M. Patrick Hetzel, député. Je voudrais revenir sur un point mentionné dans les recommandations : la question de l’augmentation ciblée des investissements publics, nécessaire dans la filière. Cette nécessité est une opinion largement partagée, je crois, ici à l’OPECST, d’autant plus que le rapport insiste sur le fait que le spatial reste un domaine relevant de la souveraineté. La question qui se pose est : comment procéder ?

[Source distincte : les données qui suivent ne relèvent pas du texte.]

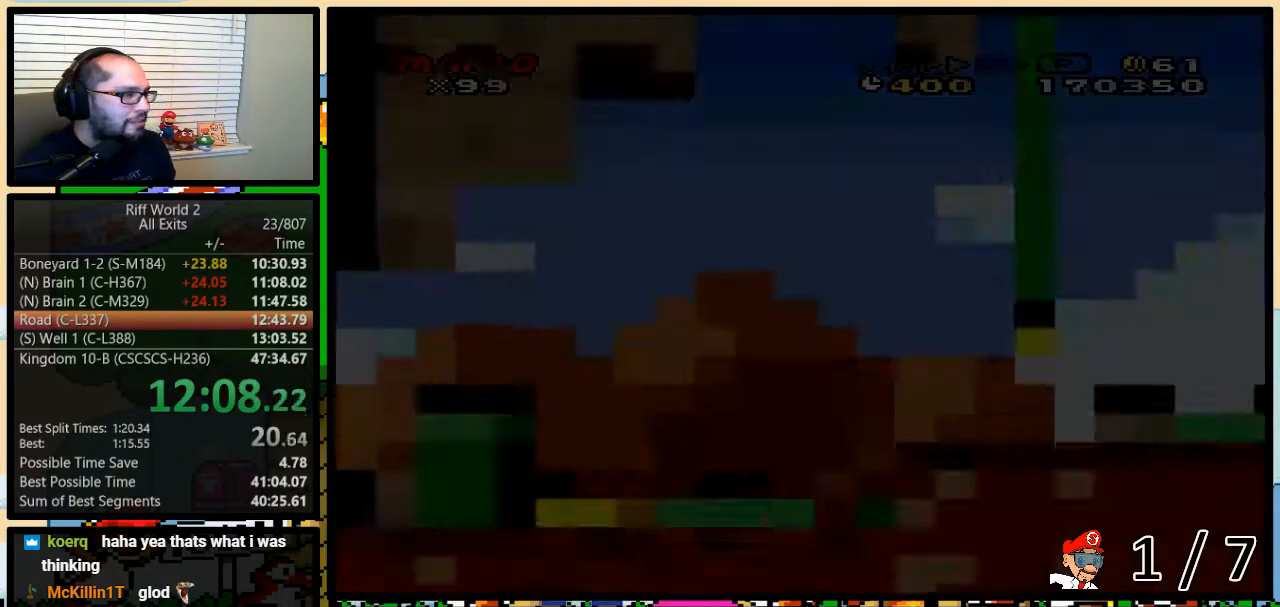
{"buttons": ["Y", "DPAD_RIGHT"], "events": []}
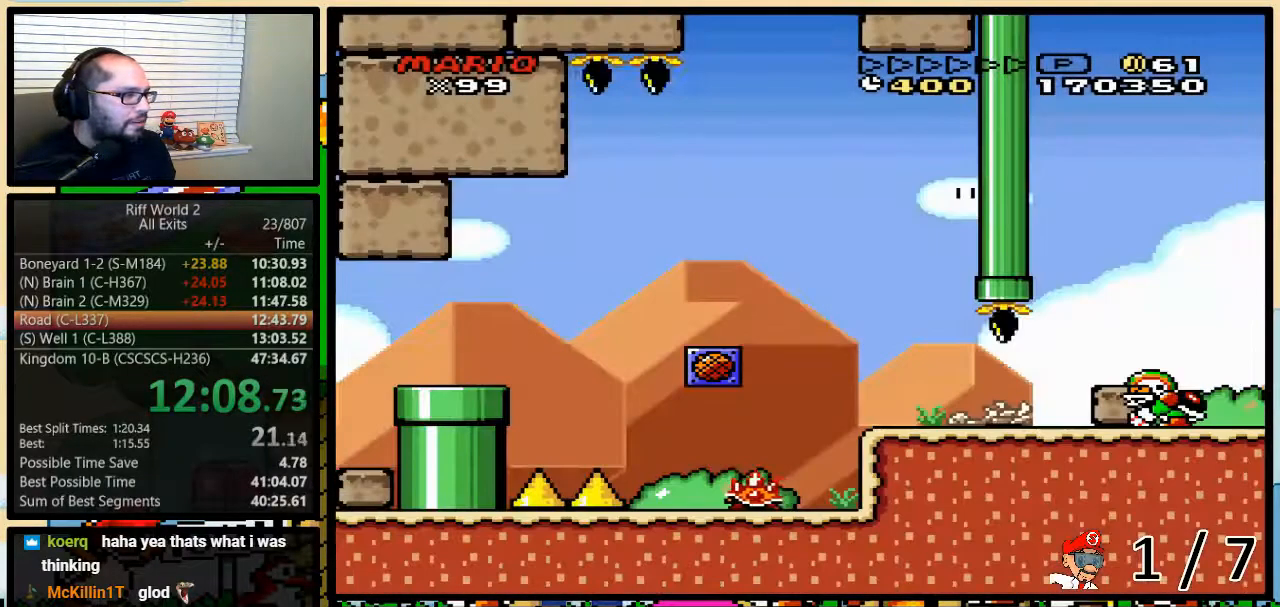
{"buttons": ["Y", "DPAD_RIGHT"], "events": []}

Développer davantage le volet spatial au sein de la loi de programmation militaire (LPM) pourrait être un vecteur. Il y a évidemment le vecteur du programme d’investissements d’avenir (PIA) qui existe déjà, mais on devrait peut-être aller jusqu’à sanctuariser un volet PIA spatial, car on voit bien qu’il y a des tentations, au sein du Commissariat général à l’investissement (CGI), de privilégier de nouveaux investissements, avec le risque de se retirer de là où ça marche vraiment. Or, en matière de recherche, il faut aussi travailler dans la durée. Quel est votre point de vue sur ces questions de vecteurs du financement et du montant du financement ? Quand on lit le rapport sur le volet financier, c’est assez effrayant. Lorsque l’on se rend compte que l’augmentation budgétaire des États-Unis correspond finalement à l’ensemble du budget annuel du CNES, cela fait réfléchir.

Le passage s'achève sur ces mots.